• _Excerpts from a dataset_
++++++++++++++++++++

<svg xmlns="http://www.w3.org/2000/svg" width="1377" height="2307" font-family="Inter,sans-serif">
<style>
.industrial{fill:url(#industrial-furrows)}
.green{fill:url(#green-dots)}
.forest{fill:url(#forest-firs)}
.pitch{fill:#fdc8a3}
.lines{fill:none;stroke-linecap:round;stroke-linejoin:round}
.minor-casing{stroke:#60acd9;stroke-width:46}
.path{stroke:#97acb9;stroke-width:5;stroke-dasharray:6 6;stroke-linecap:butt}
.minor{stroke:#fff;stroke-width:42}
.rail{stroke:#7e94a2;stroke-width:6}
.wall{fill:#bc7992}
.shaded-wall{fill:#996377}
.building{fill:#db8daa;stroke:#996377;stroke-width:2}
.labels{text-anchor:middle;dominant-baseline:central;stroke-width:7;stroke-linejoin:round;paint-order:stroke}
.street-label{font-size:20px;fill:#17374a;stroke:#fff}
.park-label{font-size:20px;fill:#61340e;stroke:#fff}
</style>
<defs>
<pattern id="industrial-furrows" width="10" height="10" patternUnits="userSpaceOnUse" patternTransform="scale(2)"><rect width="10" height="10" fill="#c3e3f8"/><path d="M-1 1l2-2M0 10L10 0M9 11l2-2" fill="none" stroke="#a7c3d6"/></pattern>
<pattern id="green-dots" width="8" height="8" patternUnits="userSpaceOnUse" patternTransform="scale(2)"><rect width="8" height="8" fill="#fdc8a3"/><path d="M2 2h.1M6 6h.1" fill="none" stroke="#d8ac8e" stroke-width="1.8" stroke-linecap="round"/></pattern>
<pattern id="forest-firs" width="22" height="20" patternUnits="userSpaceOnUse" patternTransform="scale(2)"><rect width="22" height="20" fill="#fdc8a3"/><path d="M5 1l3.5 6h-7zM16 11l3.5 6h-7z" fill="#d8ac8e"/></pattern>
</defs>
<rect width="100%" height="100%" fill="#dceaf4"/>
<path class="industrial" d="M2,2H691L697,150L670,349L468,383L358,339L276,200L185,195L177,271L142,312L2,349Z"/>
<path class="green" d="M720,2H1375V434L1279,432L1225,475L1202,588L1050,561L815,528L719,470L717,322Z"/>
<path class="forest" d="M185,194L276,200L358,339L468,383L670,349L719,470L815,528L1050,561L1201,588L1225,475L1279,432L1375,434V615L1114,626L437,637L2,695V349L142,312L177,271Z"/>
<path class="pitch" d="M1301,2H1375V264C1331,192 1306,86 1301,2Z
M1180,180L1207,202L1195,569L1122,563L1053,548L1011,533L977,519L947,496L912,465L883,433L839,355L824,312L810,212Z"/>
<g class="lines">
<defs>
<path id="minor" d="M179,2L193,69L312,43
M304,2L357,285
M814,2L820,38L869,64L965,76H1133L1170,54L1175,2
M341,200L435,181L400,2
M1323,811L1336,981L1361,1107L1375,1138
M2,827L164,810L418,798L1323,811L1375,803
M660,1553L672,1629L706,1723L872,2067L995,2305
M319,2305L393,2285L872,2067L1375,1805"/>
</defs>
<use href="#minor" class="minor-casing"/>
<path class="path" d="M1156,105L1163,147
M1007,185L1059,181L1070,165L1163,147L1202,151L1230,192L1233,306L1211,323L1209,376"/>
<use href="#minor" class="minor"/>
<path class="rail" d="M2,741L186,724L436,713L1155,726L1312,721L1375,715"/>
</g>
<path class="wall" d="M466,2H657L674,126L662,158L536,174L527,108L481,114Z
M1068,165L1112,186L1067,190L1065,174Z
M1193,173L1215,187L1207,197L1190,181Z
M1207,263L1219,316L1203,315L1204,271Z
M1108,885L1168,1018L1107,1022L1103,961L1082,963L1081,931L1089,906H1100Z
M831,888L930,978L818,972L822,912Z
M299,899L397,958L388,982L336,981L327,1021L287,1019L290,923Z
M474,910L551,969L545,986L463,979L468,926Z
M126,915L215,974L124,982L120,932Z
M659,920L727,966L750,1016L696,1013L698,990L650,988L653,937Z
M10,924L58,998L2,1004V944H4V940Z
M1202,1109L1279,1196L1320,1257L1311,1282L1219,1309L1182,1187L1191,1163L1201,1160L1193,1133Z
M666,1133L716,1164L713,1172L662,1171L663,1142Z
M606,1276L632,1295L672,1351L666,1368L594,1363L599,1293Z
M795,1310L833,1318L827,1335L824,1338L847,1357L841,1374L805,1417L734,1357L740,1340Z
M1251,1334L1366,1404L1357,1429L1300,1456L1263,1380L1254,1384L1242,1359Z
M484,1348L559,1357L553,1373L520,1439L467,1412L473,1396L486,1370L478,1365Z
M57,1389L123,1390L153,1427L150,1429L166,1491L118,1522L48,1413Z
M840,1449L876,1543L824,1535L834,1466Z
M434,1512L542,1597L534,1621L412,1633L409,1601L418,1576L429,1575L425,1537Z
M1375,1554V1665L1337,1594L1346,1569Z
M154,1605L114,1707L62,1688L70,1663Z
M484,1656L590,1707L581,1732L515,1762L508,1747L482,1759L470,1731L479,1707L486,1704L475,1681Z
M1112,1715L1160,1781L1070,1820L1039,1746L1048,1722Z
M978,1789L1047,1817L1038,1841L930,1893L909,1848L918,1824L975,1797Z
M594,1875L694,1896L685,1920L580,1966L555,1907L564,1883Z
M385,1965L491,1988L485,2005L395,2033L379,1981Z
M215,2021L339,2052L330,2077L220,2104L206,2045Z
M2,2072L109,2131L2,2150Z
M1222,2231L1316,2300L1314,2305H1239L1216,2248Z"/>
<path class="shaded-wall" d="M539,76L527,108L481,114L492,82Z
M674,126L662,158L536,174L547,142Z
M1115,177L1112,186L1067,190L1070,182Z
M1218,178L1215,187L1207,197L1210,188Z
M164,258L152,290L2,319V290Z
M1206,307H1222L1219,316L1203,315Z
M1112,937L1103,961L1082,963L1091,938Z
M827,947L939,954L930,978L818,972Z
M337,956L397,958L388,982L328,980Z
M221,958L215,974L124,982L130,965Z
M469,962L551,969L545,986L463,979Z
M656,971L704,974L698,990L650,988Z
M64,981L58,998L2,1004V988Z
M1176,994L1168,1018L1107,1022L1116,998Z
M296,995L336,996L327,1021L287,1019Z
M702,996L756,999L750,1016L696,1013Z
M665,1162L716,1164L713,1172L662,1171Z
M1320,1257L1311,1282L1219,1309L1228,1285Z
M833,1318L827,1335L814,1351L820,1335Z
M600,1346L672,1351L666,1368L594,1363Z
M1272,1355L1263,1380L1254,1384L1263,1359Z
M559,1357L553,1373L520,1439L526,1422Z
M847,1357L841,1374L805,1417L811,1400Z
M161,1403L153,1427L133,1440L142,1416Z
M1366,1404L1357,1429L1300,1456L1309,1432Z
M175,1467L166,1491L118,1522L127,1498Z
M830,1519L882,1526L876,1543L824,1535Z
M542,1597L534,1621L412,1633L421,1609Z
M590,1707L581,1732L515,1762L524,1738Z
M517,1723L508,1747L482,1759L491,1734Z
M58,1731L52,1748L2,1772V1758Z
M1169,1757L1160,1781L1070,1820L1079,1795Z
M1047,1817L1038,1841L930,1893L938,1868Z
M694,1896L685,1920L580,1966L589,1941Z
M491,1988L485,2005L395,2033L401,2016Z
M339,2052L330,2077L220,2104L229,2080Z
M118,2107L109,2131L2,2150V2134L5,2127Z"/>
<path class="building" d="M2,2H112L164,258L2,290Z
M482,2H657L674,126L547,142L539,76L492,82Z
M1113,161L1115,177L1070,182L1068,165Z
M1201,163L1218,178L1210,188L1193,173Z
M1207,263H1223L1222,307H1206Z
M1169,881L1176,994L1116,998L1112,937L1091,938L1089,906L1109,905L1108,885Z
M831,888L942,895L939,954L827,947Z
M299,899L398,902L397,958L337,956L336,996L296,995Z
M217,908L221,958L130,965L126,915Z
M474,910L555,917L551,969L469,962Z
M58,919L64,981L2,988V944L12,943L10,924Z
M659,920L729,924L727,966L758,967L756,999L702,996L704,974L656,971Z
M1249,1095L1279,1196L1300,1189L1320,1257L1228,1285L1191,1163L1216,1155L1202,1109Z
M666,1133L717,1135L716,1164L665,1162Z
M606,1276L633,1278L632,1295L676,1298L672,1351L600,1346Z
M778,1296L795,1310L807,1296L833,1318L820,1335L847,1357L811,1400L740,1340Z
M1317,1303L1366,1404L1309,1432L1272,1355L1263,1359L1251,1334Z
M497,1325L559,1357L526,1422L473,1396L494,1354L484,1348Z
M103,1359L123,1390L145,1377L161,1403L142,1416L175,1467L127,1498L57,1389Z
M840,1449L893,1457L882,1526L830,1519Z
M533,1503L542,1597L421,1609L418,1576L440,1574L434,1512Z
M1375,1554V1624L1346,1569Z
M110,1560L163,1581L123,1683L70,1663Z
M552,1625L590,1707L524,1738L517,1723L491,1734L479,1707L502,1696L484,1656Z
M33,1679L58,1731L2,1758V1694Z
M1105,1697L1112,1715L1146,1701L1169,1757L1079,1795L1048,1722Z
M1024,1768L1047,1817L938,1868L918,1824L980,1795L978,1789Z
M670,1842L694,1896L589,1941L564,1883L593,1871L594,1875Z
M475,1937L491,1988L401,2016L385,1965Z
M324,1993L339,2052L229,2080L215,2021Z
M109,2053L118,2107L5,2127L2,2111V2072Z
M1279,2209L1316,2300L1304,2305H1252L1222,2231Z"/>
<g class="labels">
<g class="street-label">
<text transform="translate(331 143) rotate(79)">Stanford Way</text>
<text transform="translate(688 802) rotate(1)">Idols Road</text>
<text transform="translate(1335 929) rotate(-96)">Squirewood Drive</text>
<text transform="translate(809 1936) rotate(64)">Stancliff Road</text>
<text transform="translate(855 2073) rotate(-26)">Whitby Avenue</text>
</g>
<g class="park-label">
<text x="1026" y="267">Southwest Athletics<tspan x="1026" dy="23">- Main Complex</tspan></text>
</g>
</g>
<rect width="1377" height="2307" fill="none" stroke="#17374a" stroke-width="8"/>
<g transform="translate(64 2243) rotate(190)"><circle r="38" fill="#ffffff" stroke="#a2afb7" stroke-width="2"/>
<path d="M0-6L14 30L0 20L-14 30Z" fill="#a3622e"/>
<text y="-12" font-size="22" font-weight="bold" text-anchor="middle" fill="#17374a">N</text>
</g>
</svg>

++++++++++++++++++++

• _What the task requires_
Each line that includes the string "lines" should be copied from the data.

• _Solution for this problem_
.lines{fill:none;stroke-linecap:round;stroke-linejoin:round}
<g class="lines">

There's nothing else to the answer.